As organizations face rising costs across many different types of SaaS platforms, they’re adopting an approach that keeps data complete without ruining their budgets. Rather than sending all data to a vendor’s cloud, they are adopting the bring your own cloud (BYOC) models.

In a BYOC architecture, the control plane (software logic, UI, and management) is delivered by a vendor for simplicity. Meanwhile, the data plane (where telemetry is stored and processed) runs inside the customer’s own environment.

This changes the economics.

Instead of being tethered to SaaS premiums and unpredictable billing, costs align directly with the organization’s cloud capacity and pricing, which are resources it already manages. When it comes to observability, enterprises can retain all telemetry at full fidelity because they’re no longer charged for volume by a third party.

The Advantage of Full-Fidelity Observability

It’s important to understand that BYOC doesn’t eliminate the role of intelligent telemetry management. Adaptive sampling, filtering and baselining still matter; they just stop being financial decisions. Instead of sampling to avoid a bill, teams sample when the data is truly irrelevant. This makes it a product of engineering need, not vendor pricing pressure.

Implementing this mindset allows you to:

  • Maintain consistent visibility across dev, test, staging and production environments.
  • Correlate logs, traces, metrics and events at the source before context is lost.
  • Scale observability alongside business growth, not vendor cost structures.
  • Improve operational reliability and security posture.

Ultimately, observability can’t fulfill its intended promise when billing constraints compromise visibility.
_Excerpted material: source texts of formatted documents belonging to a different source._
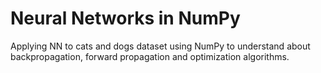 # Neural Networks in NumPy
Applying NN to cats and dogs dataset using NumPy to understand about backpropagation, forward propagation and optimization algorithms. 
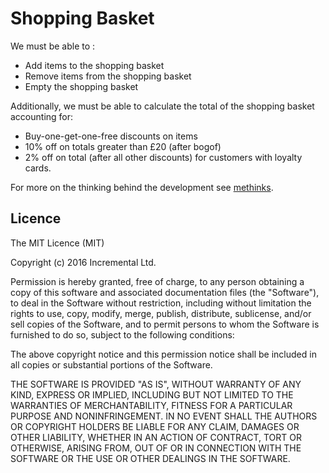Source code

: # Shopping Basket

We must be able to : 
* Add items to the shopping basket 
* Remove items from the shopping basket 
* Empty the shopping basket 
 
Additionally, we must be able to calculate the total of the shopping basket accounting for: 
* Buy-one-get-one-free discounts on items 
* 10% off on totals greater than £20 (after bogof) 
* 2% off on total (after all other discounts) for customers with loyalty cards. 

For more on the thinking behind the development see [methinks](METHINKS.md).

## Licence

The MIT Licence (MIT)

Copyright (c) 2016 Incremental Ltd.

Permission is hereby granted, free of charge, to any person obtaining a copy
of this software and associated documentation files (the "Software"), to deal
in the Software without restriction, including without limitation the rights
to use, copy, modify, merge, publish, distribute, sublicense, and/or sell
copies of the Software, and to permit persons to whom the Software is
furnished to do so, subject to the following conditions:

The above copyright notice and this permission notice shall be included in all
copies or substantial portions of the Software.

THE SOFTWARE IS PROVIDED "AS IS", WITHOUT WARRANTY OF ANY KIND, EXPRESS OR
IMPLIED, INCLUDING BUT NOT LIMITED TO THE WARRANTIES OF MERCHANTABILITY,
FITNESS FOR A PARTICULAR PURPOSE AND NONINFRINGEMENT. IN NO EVENT SHALL THE
AUTHORS OR COPYRIGHT HOLDERS BE LIABLE FOR ANY CLAIM, DAMAGES OR OTHER
LIABILITY, WHETHER IN AN ACTION OF CONTRACT, TORT OR OTHERWISE, ARISING FROM,
OUT OF OR IN CONNECTION WITH THE SOFTWARE OR THE USE OR OTHER DEALINGS IN THE
SOFTWARE.
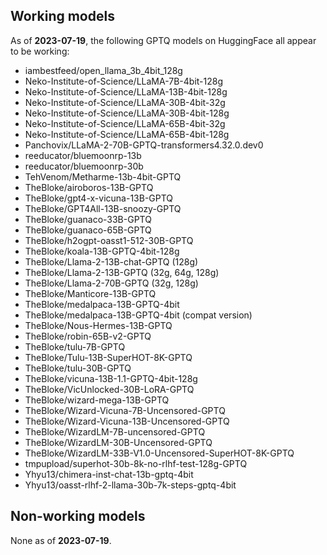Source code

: ## Working models

As of **2023-07-19**, the following GPTQ models on HuggingFace all appear to be working:

- iambestfeed/open_llama_3b_4bit_128g
- Neko-Institute-of-Science/LLaMA-7B-4bit-128g
- Neko-Institute-of-Science/LLaMA-13B-4bit-128g
- Neko-Institute-of-Science/LLaMA-30B-4bit-32g
- Neko-Institute-of-Science/LLaMA-30B-4bit-128g
- Neko-Institute-of-Science/LLaMA-65B-4bit-32g
- Neko-Institute-of-Science/LLaMA-65B-4bit-128g
- Panchovix/LLaMA-2-70B-GPTQ-transformers4.32.0.dev0
- reeducator/bluemoonrp-13b
- reeducator/bluemoonrp-30b
- TehVenom/Metharme-13b-4bit-GPTQ
- TheBloke/airoboros-13B-GPTQ
- TheBloke/gpt4-x-vicuna-13B-GPTQ
- TheBloke/GPT4All-13B-snoozy-GPTQ
- TheBloke/guanaco-33B-GPTQ
- TheBloke/guanaco-65B-GPTQ
- TheBloke/h2ogpt-oasst1-512-30B-GPTQ
- TheBloke/koala-13B-GPTQ-4bit-128g
- TheBloke/Llama-2-13B-chat-GPTQ (128g)
- TheBloke/Llama-2-13B-GPTQ (32g, 64g, 128g)
- TheBloke/Llama-2-70B-GPTQ (32g, 128g)
- TheBloke/Manticore-13B-GPTQ
- TheBloke/medalpaca-13B-GPTQ-4bit
- TheBloke/medalpaca-13B-GPTQ-4bit (compat version)
- TheBloke/Nous-Hermes-13B-GPTQ
- TheBloke/robin-65B-v2-GPTQ
- TheBloke/tulu-7B-GPTQ
- TheBloke/Tulu-13B-SuperHOT-8K-GPTQ
- TheBloke/tulu-30B-GPTQ
- TheBloke/vicuna-13B-1.1-GPTQ-4bit-128g
- TheBloke/VicUnlocked-30B-LoRA-GPTQ
- TheBloke/wizard-mega-13B-GPTQ
- TheBloke/Wizard-Vicuna-7B-Uncensored-GPTQ
- TheBloke/Wizard-Vicuna-13B-Uncensored-GPTQ
- TheBloke/WizardLM-7B-uncensored-GPTQ
- TheBloke/WizardLM-30B-Uncensored-GPTQ
- TheBloke/WizardLM-33B-V1.0-Uncensored-SuperHOT-8K-GPTQ
- tmpupload/superhot-30b-8k-no-rlhf-test-128g-GPTQ
- Yhyu13/chimera-inst-chat-13b-gptq-4bit
- Yhyu13/oasst-rlhf-2-llama-30b-7k-steps-gptq-4bit

## Non-working models

None as of **2023-07-19**.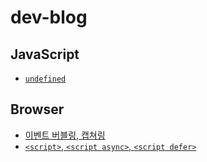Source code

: # dev-blog


## JavaScript
* [`undefined`](./JavaScript/undefined.md)

## Browser
* [이벤트 버블링, 캡쳐링](./Browser/event-bubbling-capturing.md)
* [`<script>`, `<script async>`, `<script defer>`](./Browser/script-async-defer.md)
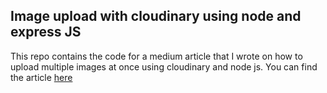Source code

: ## Image upload with cloudinary using node and express JS

This repo contains the code for a medium article that I wrote on how 
to upload multiple images at once using cloudinary and node js. You can
find the article [here](https://medium.com/@lugjosh/how-to-upload-multiple-images-using-cloudinary-and-node-js-2f053b167b80)

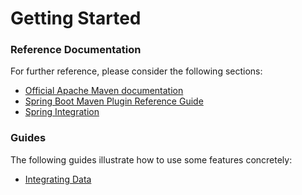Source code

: # Getting Started

### Reference Documentation
For further reference, please consider the following sections:

* [Official Apache Maven documentation](https://maven.apache.org/guides/index.html)
* [Spring Boot Maven Plugin Reference Guide](https://docs.spring.io/spring-boot/docs/2.2.5.RELEASE/maven-plugin/)
* [Spring Integration](https://docs.spring.io/spring-boot/docs/2.2.5.RELEASE/reference/htmlsingle/#boot-features-integration)

### Guides
The following guides illustrate how to use some features concretely:

* [Integrating Data](https://spring.io/guides/gs/integration/)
The increased reliance on sampling has uncovered a deeper truth: the traditional SaaS model has become misaligned with the goals of modern business and engineering teams.

BYOC helps you see everything that matters, correlate data across every layer, scale without the fear of cost spikes, and resolve issues using evidence rather than inference.

Best of all, eliminating sampling out of necessity also eliminates surprises.